The ATOM project, which stands for “Abolish Testing, Our Mission”, is an important part of this campaign. It is focused on raising awareness of the threat of nuclear weapons on humans and the environment all over the world.
Kazakhstan has also taken steps to help the expansion of peaceful nuclear power without increasing the dangers of the spread of nuclear weapons. Our country has agreed with the International Atomic Energy Agency to host the world’s first Low-Enriched Uranium (LEU) Bank from 2017. It is an important step towards the strengthening of cooperation in the area of atomic energy and in establishing a safer world.

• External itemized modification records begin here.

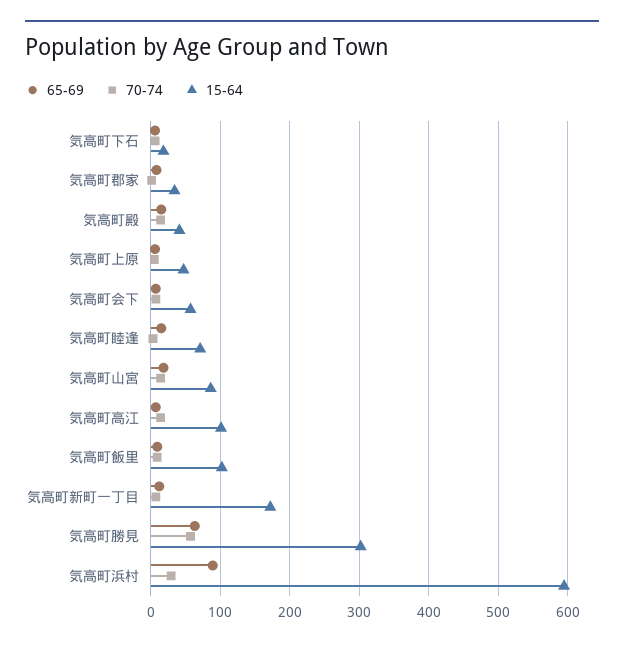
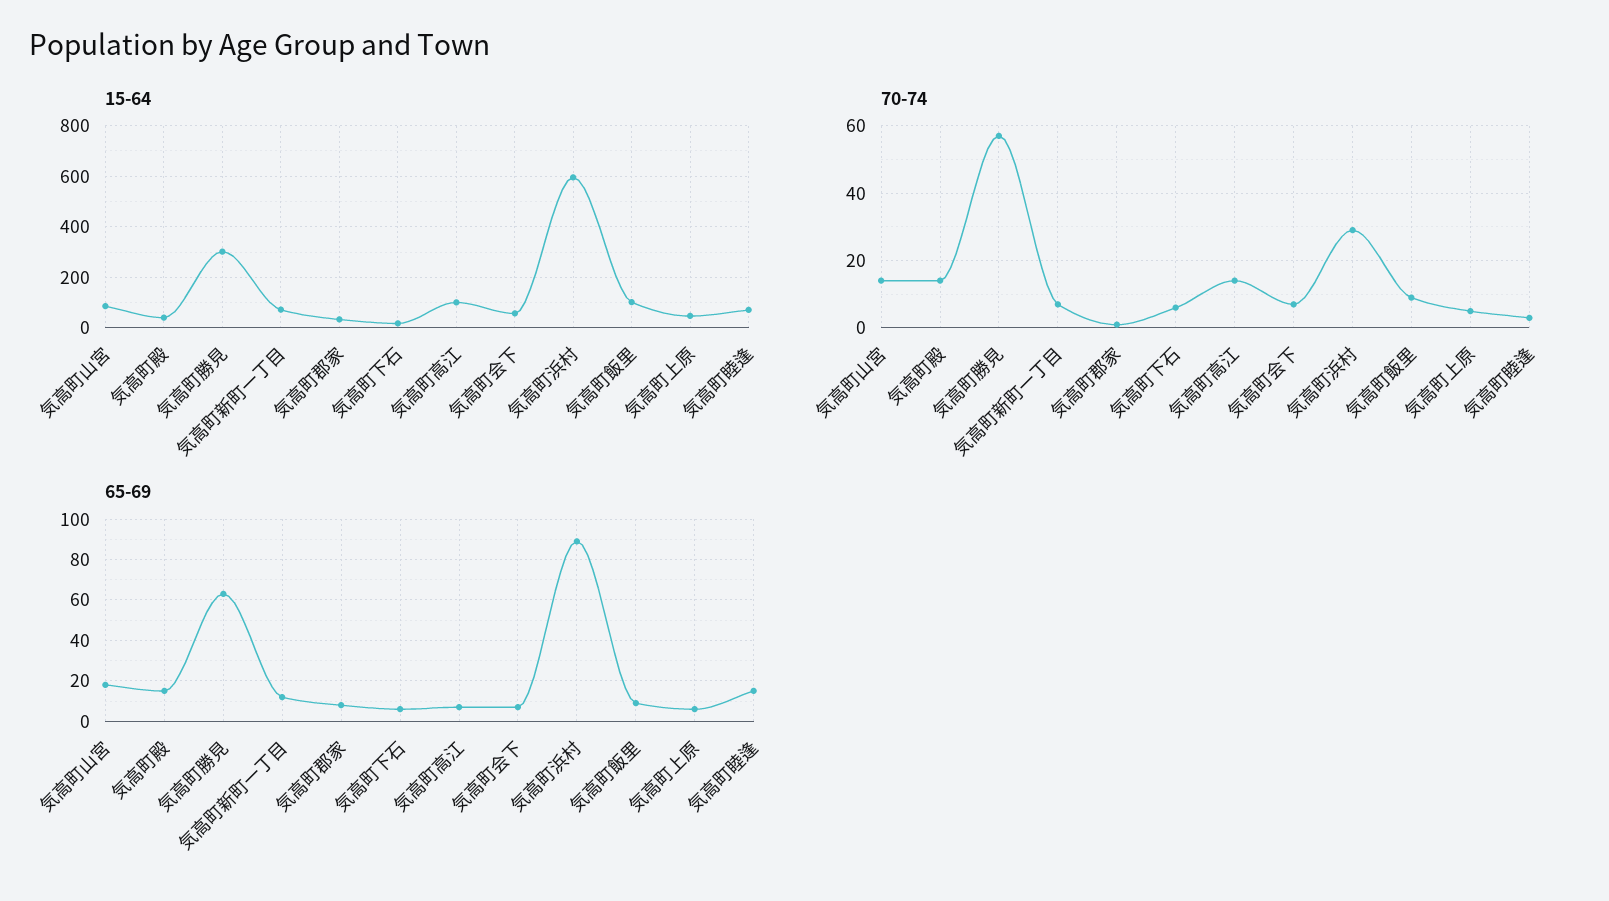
  {
    "65-69": {
      "気高町下石": 5,
      "気高町郡家": 10,
      "気高町殿": 15,
      "気高町上原": 5,
      "気高町会下": 5,
      "気高町睦逢": 15,
      "気高町山宮": 20,
      "気高町高江": 5,
      "気高町飯里": 10,
      "気高町新町一丁目": 10,
      "気高町勝見": 65,
      "気高町浜村": 90
    },
    "70-74": {
      "気高町下石": 5,
      "気高町郡家": 0,
      "気高町殿": 15,
      "気高町上原": 5,
      "気高町会下": 5,
      "気高町睦逢": 5,
      "気高町山宮": 15,
      "気高町高江": 15,
      "気高町飯里": 10,
      "気高町新町一丁目": 5,
      "気高町勝見": 55,
      "気高町浜村": 30
    },
    "15-64": {
      "気高町下石": 20,
      "気高町郡家": 30,
      "気高町殿": 40,
      "気高町上原": 50,
      "気高町会下": 60,
      "気高町睦逢": 70,
      "気高町山宮": 90,
      "気高町高江": 100,
      "気高町飯里": 100,
-     "気高町新町一丁目": 170,
+     "気高町新町一丁目": 75,
      "気高町勝見": 300,
      "気高町浜村": 600
    }
  }

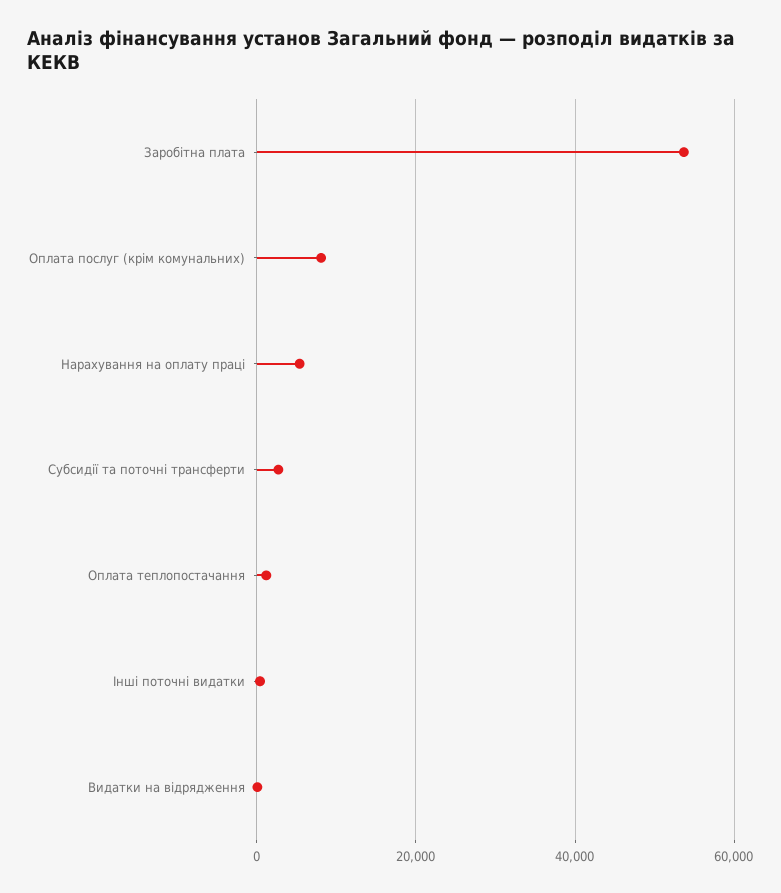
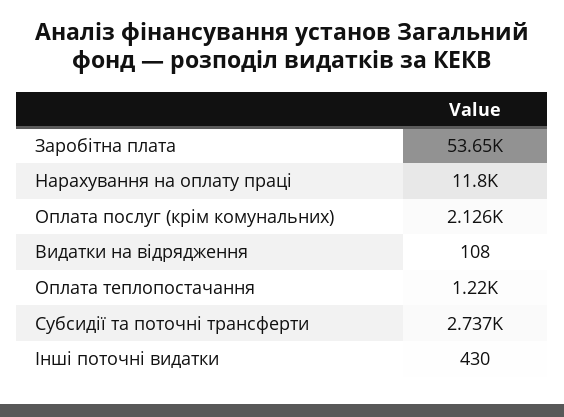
  {
    "Заробітна плата": 53650,
-   "Оплата послуг (крім комунальних)": 8000,
+   "Оплата послуг (крім комунальних)": 2126,
-   "Нарахування на оплату праці": 6000,
+   "Нарахування на оплату праці": 11800,
    "Субсидії та поточні трансферти": 2737,
    "Оплата теплопостачання": 1220,
    "Інші поточні видатки": 430,
    "Видатки на відрядження": 108
  }

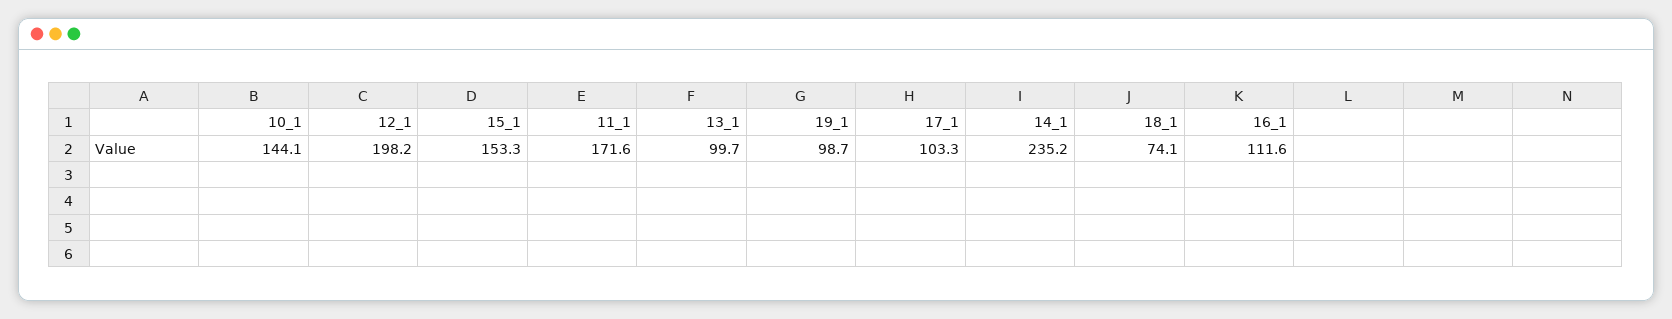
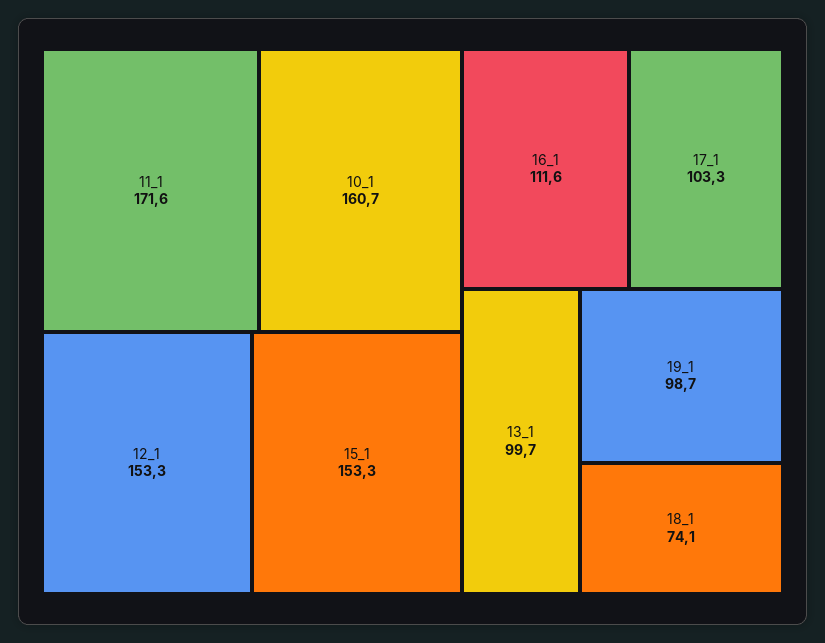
  {
-   "10_1": 144.1,
+   "10_1": 160.7,
-   "12_1": 198.2,
+   "12_1": 153.3,
    "15_1": 153.3,
    "11_1": 171.6,
    "13_1": 99.7,
    "19_1": 98.7,
    "17_1": 103.3,
-   "14_1": 235.2,
    "18_1": 74.1,
    "16_1": 111.6
  }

Kazakhstan is proud to have built a society in which people of many faiths and backgrounds live in harmony. In a world in which there are many religious, military and political conflicts, the need for tolerance and understanding is more important than ever. It was to build this understanding and respect that President Nazarbayev established the Congress of the Leaders of World and Traditional Religions that is held in our capital Astana every three years.
It is to help heal divisions, foster peace and cooperation, and build prosperity across the world that Kazakhstan is seeking a seat on the United Nations Security Council as a Non-Permanent Member for 2017-2018. I know these goals are also important to ASEM countries, and Kazakhstan looks forward to working to achieve these ambitions in close collaboration and coordination with the member states.
Kazakhstan’s above-mentioned initiatives such as EXPO 2017 and the LEU Bank were mentioned in the Chair’s Statement of the ASEM Ministerial Meeting in Luxembourg. It shows that the world community members share the same goals with Kazakhstan in building a better world.
All this leads Kazakhstan to seek forging new humanitarian, socioeconomic and political links within the ASEM. We stand ready to further develop all relevant projects initiated by other members of this distinguished Forum.
*This article – originally published on ASEF website on 23 December 2015 – is part of the ASEM 20th Anniversary Publication on Celebrating 20 Years of Asia-Europe Relations. The publication is a collection of articles by leaders and experts from Asia and Europe on the past, present and future of ASEM. Selected articles from this collection will be compiled and published as a book by the Asia-Europe Foundation (ASEF), which will be launched at the 11th Asia-Europe Meeting (ASEM11) Summit in 2016 in Mongolia.